People talk about how high a percentage of the US population is in prison now; back in the 1950s, the percentage in prison was much lower, but the percentage involuntarily committed to insane asylums was much higher than now, and about the same as are in prison now. McCarthyism was a winning political tactic in the 1950s. Don't think it can't happen again.
Independent thinkers won't be safe again until the second turning. And frankly, back in the 1960s, there were still remnants of enforced conformism; it's just that there were enough Adaptives - Silents - around to reinforce the Reactive Lost in their efforts to restore some individual freedom.
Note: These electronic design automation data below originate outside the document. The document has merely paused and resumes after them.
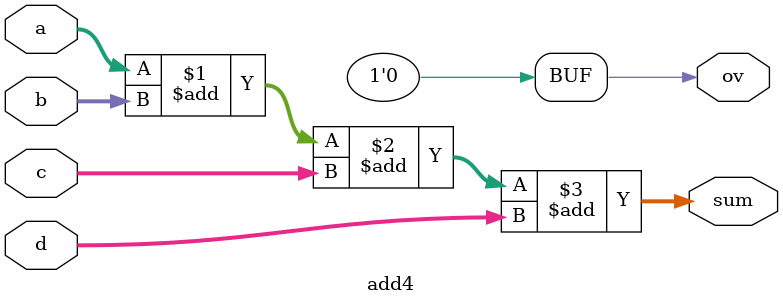
<source format=v>
module add4(a, b, c, d, sum, ov);

	input [3:0] a, b, c, d;
	output [4:0] sum;
	output ov;
	
	assign sum = a + b + c + d;
	assign ov = 1'b0;
		
endmodule

</source>
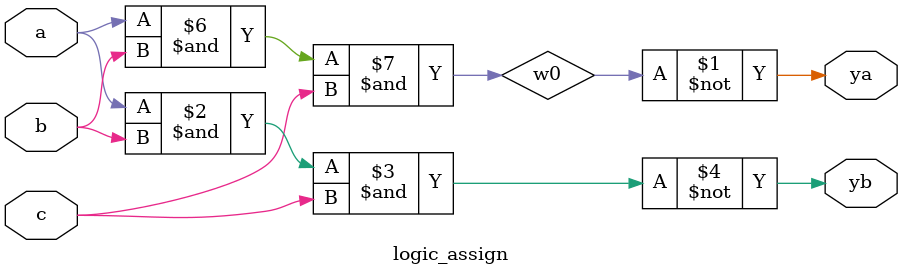
<source format=sv>
module logic_assign(input logic a,b,c, output logic ya,yb);
   logic w0 = a & b & c;
   assign ya=~w0;
   assign yb=~(a&b&c);
endmodule // wire_assign


</source>
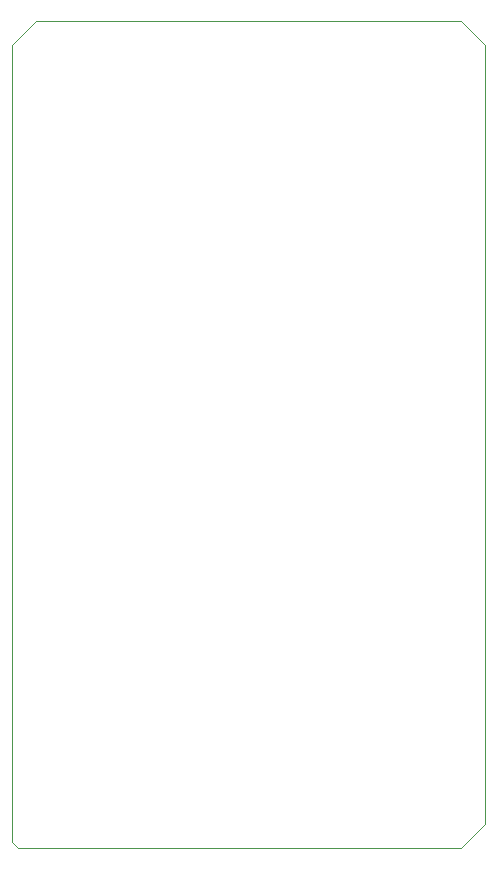
<source format=gbr>
G04 (created by PCBNEW (2013-dec-23)-stable) date Tue 01 Jul 2014 06:11:27 EEST*
%MOIN*%
G04 Gerber Fmt 3.4, Leading zero omitted, Abs format*
%FSLAX34Y34*%
G01*
G70*
G90*
G04 APERTURE LIST*
%ADD10C,0.00590551*%
%ADD11C,0.00393701*%
G04 APERTURE END LIST*
G54D10*
G54D11*
X7874Y-35236D02*
X8070Y-35433D01*
X23622Y-34645D02*
X22834Y-35433D01*
X22834Y-7874D02*
X23622Y-8661D01*
X8661Y-7874D02*
X7874Y-8661D01*
X22834Y-35433D02*
X8070Y-35433D01*
X8661Y-7874D02*
X22834Y-7874D01*
X7874Y-35236D02*
X7874Y-8661D01*
X23622Y-8661D02*
X23622Y-34645D01*
M02*

</source>
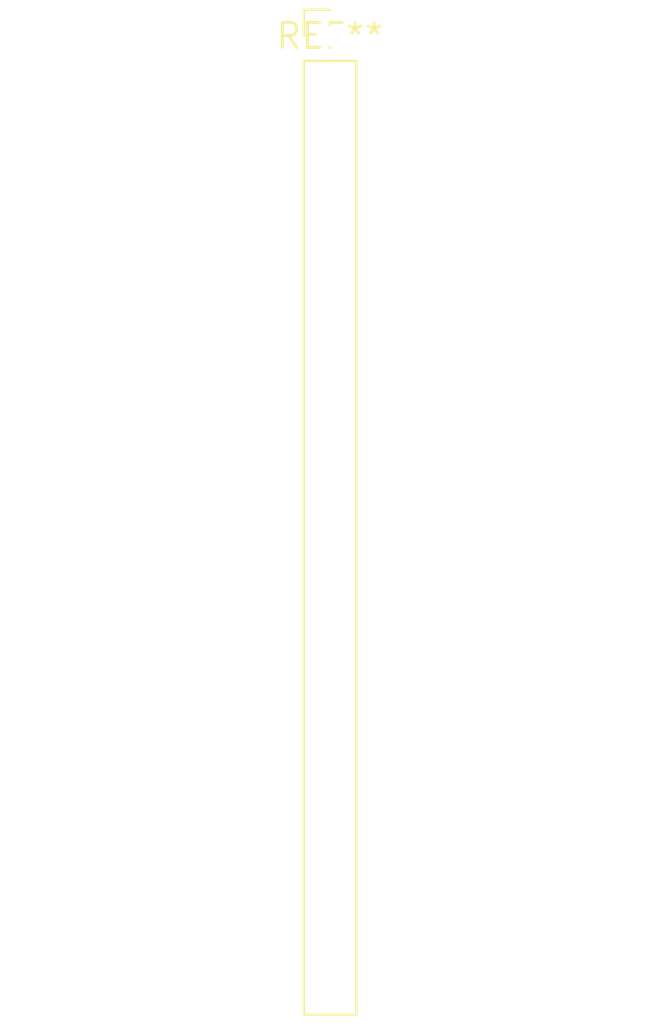
<source format=kicad_pcb>
(kicad_pcb (version 20240108) (generator pcbnew)

  (general
    (thickness 1.6)
  )

  (paper "A4")
  (layers
    (0 "F.Cu" signal)
    (31 "B.Cu" signal)
    (32 "B.Adhes" user "B.Adhesive")
    (33 "F.Adhes" user "F.Adhesive")
    (34 "B.Paste" user)
    (35 "F.Paste" user)
    (36 "B.SilkS" user "B.Silkscreen")
    (37 "F.SilkS" user "F.Silkscreen")
    (38 "B.Mask" user)
    (39 "F.Mask" user)
    (40 "Dwgs.User" user "User.Drawings")
    (41 "Cmts.User" user "User.Comments")
    (42 "Eco1.User" user "User.Eco1")
    (43 "Eco2.User" user "User.Eco2")
    (44 "Edge.Cuts" user)
    (45 "Margin" user)
    (46 "B.CrtYd" user "B.Courtyard")
    (47 "F.CrtYd" user "F.Courtyard")
    (48 "B.Fab" user)
    (49 "F.Fab" user)
    (50 "User.1" user)
    (51 "User.2" user)
    (52 "User.3" user)
    (53 "User.4" user)
    (54 "User.5" user)
    (55 "User.6" user)
    (56 "User.7" user)
    (57 "User.8" user)
    (58 "User.9" user)
  )

  (setup
    (pad_to_mask_clearance 0)
    (pcbplotparams
      (layerselection 0x00010fc_ffffffff)
      (plot_on_all_layers_selection 0x0000000_00000000)
      (disableapertmacros false)
      (usegerberextensions false)
      (usegerberattributes false)
      (usegerberadvancedattributes false)
      (creategerberjobfile false)
      (dashed_line_dash_ratio 12.000000)
      (dashed_line_gap_ratio 3.000000)
      (svgprecision 4)
      (plotframeref false)
      (viasonmask false)
      (mode 1)
      (useauxorigin false)
      (hpglpennumber 1)
      (hpglpenspeed 20)
      (hpglpendiameter 15.000000)
      (dxfpolygonmode false)
      (dxfimperialunits false)
      (dxfusepcbnewfont false)
      (psnegative false)
      (psa4output false)
      (plotreference false)
      (plotvalue false)
      (plotinvisibletext false)
      (sketchpadsonfab false)
      (subtractmaskfromsilk false)
      (outputformat 1)
      (mirror false)
      (drillshape 1)
      (scaleselection 1)
      (outputdirectory "")
    )
  )

  (net 0 "")

  (footprint "PinHeader_1x20_P2.54mm_Vertical" (layer "F.Cu") (at 0 0))

)

</source>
I'm not saying you need to change your habits now, but I am saying that you should be on the lookout for a sea change that will suggest that you need to change or at least tone down your habits.
Quote:I was taught social skills but more in a specific sense. Specific words to say, specific phrases to say, specific actions to take, specific body language, posture, ways of walking, specific types of eye contact. I was taught specific rules of politeness, how to make an impression, how to haggle and negotiate, how to do favor for others to gain favor back. I was taught when something was weird or strange. I didn't get the urge to fit in but I got the urge to use those skills whenever I needed something. This was enforced by parents, teachers, and psychologists. On the other hand, I was taught critical thinking and discussion was a daily part of my life. I was taught how to use logic.
Sounds like your parents did a good job. My daughter was referred to a city psychologist because of behavior issues at school, and the psychologist remarked repeatedly on how rationally she discussed individual relations. Aspies need these skills because we just don't have the intuitive understanding of how neurotypicals handle interpersonal relations.
I'm going to isolate myself in the first turning from the majority of people and only limit my interaction to people who are close to me. I will get my way by finding niches. Also in the first turning, Millennials won't be the only generation there. I will specifically use strategies to avoid interactions with certain people and crowds and only limit myself to those who will accept me. I will ignore all others and specifically avoid them. I will only limit myself to the minority of people in my generation or Gen X who agree with me. The others I will go out of the way to not talk to them. Is this a good strategy? I'm fine with independence and was raised differently from many in my generation.